There are three predominant methods used for the modeling of ships. First a detailed section of a ship can be represented. In this method, essentially, a “slice” out of the ship is modeled in detail and loads and boundary conditions are applied to the ship structure and/or keel surrounding this detailed section of the ship. The primary disadvantage of this method is that the entire ship is not represented in one activation of the model. Therefore, gross ship motions cannot be represented and the ship-wide mass and stiffness are not accounted for. This can lead to incorrect representations in the frequency spectrum.
The second modeling method represents the ship as a beam. This method works fairly well in obtaining gross motions since most ships are significantly longer than they are wide, and thus resemble a beam from a mathematical standpoint. The advantages of this method are that gross ship motions are represented quite well and the ship's actual mass and stiffness can be accounted for leading to good representations in the frequency spectrum. The primary disadvantage of this method is that fine details of the ship cannot be represented. Thus, internal ship spaces and equipment cannot be represented. The way that the beam model is connected to the ship's hull is through a series of stiff connections from the hull to the main beam model of the ship. This series of stiff connections or webs is used to transfer the applied loads from the hull representation to the beam model. This web technique is a fairly typical approach for transferring hull loads to the beam model. Additionally, since the desire has been to represent the internal ship spaces and equipment, the beam method is not sufficient and the ship section does not provide the appropriate ship motions to the modeling and simulation.

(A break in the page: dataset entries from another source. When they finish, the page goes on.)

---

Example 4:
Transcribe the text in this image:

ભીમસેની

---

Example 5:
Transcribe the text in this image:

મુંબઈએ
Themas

The final approach has been to extend the detailed “slice” of the ship to the entire ship, essentially creating a ship model with every ship space contained in the model. This has the significant disadvantage of resulting in mathematical models that cannot be solved on most currently commonly available computer systems. Other disadvantages are the significant amounts of time that are required to build the mathematical model and the fact that shipboard frequencies tend to be “under predicted” using this method.